A willowy man in a torn Beatles T-shirt hands us small, ceramic cups. We stand to the side of traffic, against a gray wall, sipping.

“Where are you from?” Savir asks. And, “Why are you alone?” These are two questions people will ask me every day for the next nineteen weeks as I traverse three continents, nineteen countries, and forty-eight cities. I explain to Savir that I’m American and that I’m not alone, at least not now. I’m traveling with a guide and ten people from Australia, Canada, Switzerland, and Germany.

“How long will you be in Udaipur?” he asks, and when I tell him that I leave tomorrow, his face crinkles with disappointment. “A day in Udaipur,” he says, “is barely enough time to see a thing.  You must watch the sunset at the Monsoon Palace. It’s phenomenal. I have a motorcycle.  Would you like me to take you there?”

“Oh,” I say. “Really, I’d love to, but…” I trail off, searching for an excuse. Savir seems like a good person, but really, I shouldn’t trust a man I’ve just met.

“I’m actually with a group,” I muster. “My guide, Javed, is from Udaipur. And, well, I should go back to the hotel and meet them.”

Savir’s eyes brighten at the mention of Javed. “Javed,” he exclaims. “I know this man! We grew up together. I used to play football with Javed and his brothers.”

“Oh really?” I say. I can’t help but wonder if Savir is trying to concoct a fake connection with my tour guide. Still, Javed told us that he has several brothers that live in Udaipur. “Have you kept in touch?”

“Well,” says Savir, “No. Actually, I haven’t seen Javed recently. About ten years ago, I moved to Switzerland. I only come back here on vacation, to visit my family and to help with the export business.”

“The export business?” I say. The fact that Savir lives in Switzerland makes him seem trustworthy, somehow. The word “export,” however, smacks of something criminal.

“Well, you see,” says Savir, “the store in Udaipur was started by my father. We sell artwork, saris, jewelry, rugs—authentic, Indian things. In 2001, my uncle opened a second store in Switzerland and I moved there to help.” Savir pauses. “If you don’t want to go to the Monsoon Palace, it’s fine. But really, it’s a must-see. I’ll have you back by dinner.”

· · · ·

▶ [Written task]
Answer these from the Udaipur story:
(a) How many countries will the narrator pass through over the nineteen weeks?
(b) Where does Savir say the sunset must be watched?
(c) In what year did Savir's uncle open the second store in Switzerland?

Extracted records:
· · · ·

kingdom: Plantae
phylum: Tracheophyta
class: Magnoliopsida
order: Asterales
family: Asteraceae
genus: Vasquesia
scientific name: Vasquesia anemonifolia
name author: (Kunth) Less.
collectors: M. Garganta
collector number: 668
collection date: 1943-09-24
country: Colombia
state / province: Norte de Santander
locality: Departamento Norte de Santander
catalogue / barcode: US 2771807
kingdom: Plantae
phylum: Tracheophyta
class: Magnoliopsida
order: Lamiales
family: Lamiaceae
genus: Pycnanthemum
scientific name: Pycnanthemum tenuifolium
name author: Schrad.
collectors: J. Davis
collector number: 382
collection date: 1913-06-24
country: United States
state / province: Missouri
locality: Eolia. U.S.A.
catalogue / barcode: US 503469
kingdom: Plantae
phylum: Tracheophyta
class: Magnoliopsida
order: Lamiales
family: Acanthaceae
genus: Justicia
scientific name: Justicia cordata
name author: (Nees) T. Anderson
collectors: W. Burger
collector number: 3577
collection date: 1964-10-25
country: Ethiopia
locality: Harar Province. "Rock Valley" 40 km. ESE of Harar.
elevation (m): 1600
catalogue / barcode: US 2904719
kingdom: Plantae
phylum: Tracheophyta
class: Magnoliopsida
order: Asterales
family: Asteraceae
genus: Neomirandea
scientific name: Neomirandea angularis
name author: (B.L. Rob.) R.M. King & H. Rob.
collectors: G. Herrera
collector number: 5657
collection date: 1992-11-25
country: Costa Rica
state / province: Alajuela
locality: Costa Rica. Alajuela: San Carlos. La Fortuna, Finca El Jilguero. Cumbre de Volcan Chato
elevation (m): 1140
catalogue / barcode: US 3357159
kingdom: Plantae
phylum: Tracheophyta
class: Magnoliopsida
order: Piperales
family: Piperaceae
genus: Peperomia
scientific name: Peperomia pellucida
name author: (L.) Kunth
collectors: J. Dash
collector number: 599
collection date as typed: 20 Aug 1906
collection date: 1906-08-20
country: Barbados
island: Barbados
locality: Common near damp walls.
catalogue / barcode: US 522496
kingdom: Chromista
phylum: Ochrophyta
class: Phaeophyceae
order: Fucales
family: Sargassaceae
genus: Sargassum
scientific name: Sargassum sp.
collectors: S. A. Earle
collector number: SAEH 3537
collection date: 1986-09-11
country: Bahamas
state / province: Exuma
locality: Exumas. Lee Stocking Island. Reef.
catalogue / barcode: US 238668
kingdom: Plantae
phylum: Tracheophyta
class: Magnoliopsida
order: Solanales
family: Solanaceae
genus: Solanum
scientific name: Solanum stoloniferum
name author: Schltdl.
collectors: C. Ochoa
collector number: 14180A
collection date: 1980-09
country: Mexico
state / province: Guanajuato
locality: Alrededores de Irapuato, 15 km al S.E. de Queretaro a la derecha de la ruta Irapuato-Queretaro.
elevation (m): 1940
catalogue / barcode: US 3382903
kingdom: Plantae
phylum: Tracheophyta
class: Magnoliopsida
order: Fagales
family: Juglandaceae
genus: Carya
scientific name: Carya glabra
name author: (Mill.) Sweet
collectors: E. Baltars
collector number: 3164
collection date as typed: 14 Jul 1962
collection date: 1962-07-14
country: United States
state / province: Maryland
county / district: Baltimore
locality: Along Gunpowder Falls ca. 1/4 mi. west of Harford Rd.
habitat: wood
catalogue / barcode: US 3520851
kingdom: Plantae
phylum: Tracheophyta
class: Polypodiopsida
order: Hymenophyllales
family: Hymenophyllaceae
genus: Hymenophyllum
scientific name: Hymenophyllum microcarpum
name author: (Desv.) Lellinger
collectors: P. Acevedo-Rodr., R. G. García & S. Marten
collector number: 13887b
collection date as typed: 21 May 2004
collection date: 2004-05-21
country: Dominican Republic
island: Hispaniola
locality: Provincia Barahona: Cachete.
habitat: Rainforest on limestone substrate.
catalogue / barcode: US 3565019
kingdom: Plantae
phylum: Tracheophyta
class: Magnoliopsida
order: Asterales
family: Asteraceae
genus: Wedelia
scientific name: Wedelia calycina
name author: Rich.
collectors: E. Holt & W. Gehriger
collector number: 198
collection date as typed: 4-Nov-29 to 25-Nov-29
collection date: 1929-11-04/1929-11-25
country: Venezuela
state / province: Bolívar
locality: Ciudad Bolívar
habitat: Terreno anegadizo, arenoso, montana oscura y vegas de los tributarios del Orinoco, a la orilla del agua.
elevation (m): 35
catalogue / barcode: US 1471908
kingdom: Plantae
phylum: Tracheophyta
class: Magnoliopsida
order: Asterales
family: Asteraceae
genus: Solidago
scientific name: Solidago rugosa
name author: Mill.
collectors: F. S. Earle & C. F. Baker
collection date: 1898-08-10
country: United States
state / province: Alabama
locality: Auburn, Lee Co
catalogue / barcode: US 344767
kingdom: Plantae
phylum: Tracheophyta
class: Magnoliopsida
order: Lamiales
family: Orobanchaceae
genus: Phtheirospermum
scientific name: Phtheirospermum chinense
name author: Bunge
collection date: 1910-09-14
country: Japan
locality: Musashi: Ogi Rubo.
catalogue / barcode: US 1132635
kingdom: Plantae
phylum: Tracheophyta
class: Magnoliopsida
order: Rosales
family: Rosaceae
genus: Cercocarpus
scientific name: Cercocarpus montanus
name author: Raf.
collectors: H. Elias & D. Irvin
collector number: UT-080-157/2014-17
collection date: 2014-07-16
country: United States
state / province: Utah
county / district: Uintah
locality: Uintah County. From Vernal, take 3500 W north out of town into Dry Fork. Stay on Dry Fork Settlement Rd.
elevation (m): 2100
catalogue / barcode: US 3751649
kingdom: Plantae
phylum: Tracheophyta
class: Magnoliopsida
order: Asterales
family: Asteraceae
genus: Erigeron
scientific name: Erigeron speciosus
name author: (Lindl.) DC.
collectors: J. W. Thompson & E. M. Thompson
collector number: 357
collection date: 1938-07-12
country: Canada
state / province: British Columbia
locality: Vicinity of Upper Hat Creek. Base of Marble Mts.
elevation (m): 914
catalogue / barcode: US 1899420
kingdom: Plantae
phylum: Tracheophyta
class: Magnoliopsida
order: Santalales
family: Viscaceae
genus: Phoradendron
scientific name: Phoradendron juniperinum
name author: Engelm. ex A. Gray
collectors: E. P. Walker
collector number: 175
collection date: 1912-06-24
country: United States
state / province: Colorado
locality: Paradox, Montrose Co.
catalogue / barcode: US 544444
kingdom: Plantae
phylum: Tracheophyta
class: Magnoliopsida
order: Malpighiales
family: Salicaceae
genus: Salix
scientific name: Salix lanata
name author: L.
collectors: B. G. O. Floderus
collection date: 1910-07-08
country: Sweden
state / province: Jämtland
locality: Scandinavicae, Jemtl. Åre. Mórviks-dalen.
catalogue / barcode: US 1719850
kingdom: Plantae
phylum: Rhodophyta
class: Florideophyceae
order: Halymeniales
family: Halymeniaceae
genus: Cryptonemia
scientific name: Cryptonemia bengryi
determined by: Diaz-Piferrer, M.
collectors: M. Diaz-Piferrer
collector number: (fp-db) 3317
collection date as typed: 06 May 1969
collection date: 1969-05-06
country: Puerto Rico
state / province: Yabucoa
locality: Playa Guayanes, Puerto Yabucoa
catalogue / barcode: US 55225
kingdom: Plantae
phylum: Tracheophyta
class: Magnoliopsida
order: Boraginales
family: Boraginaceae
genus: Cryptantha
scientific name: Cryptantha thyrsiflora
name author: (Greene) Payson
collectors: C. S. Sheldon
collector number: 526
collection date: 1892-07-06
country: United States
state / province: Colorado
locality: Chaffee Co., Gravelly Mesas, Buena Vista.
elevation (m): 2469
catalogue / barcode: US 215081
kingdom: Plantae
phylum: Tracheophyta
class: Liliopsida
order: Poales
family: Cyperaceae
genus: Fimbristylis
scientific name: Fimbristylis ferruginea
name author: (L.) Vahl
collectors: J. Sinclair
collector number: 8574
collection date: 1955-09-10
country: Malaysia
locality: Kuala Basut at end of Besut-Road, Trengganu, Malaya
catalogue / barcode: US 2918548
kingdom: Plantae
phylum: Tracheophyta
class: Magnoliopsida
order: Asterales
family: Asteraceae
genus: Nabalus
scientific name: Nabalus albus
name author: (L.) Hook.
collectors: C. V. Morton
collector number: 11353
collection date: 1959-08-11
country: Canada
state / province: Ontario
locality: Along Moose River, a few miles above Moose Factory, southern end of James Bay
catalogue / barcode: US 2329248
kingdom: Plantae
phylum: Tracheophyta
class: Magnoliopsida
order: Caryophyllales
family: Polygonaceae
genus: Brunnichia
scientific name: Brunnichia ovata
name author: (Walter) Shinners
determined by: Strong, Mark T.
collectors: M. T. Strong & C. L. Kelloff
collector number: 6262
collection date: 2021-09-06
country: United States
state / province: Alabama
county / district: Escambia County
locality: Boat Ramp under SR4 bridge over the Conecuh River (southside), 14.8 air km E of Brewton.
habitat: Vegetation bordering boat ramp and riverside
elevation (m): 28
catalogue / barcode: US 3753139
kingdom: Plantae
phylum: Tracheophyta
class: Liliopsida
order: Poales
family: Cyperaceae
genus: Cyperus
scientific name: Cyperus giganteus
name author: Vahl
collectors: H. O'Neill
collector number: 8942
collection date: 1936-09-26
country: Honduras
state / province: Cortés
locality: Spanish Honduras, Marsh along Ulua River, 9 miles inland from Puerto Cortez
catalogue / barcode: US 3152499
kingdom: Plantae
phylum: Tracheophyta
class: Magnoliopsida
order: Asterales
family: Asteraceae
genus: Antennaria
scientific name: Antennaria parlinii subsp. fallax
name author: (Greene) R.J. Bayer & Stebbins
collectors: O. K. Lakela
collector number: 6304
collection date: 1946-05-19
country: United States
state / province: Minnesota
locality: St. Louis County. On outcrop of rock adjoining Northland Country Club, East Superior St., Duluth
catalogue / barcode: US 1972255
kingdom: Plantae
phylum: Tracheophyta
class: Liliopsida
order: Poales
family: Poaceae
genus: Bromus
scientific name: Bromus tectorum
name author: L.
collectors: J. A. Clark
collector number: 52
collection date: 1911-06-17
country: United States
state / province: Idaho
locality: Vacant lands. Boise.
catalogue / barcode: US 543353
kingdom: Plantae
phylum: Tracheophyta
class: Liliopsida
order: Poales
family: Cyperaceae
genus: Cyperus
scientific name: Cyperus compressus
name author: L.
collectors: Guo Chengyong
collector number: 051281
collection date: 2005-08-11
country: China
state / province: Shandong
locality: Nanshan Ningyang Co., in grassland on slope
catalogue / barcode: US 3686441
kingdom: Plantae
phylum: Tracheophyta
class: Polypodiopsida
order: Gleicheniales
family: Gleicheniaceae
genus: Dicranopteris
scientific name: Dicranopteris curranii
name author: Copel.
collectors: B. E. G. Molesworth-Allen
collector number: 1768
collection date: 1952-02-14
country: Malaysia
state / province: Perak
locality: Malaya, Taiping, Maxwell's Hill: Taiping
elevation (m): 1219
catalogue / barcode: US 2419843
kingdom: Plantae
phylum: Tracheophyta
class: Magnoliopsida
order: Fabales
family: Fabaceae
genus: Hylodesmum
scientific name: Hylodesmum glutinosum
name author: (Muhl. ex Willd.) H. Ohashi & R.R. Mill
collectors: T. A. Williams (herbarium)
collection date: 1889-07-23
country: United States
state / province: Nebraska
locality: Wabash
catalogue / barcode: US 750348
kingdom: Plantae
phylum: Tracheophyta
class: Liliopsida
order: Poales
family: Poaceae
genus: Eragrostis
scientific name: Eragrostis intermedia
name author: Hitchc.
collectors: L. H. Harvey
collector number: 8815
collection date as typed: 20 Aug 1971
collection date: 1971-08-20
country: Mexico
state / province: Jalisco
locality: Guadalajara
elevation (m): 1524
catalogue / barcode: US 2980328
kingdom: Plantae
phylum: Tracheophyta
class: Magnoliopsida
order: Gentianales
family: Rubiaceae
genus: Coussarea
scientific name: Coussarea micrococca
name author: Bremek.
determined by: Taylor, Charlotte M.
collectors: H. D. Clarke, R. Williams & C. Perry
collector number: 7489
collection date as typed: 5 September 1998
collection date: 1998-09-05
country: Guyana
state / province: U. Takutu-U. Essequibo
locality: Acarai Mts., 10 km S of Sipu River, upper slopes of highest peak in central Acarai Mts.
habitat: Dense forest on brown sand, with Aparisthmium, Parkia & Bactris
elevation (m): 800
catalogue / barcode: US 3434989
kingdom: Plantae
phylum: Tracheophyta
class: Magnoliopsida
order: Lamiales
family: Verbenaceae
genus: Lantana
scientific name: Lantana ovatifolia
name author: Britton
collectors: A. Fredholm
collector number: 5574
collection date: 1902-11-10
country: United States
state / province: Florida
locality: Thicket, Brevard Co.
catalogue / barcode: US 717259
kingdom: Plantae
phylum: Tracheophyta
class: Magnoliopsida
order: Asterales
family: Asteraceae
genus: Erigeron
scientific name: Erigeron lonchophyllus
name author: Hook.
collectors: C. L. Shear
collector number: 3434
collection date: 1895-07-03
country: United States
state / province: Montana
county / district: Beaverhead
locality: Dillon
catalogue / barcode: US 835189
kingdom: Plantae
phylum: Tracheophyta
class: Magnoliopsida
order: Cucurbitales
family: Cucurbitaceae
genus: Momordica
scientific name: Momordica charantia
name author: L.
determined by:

· · · ·

▶ [Exercise solution]
(a) Nineteen.
(b) At the Monsoon Palace.
(c) 2001.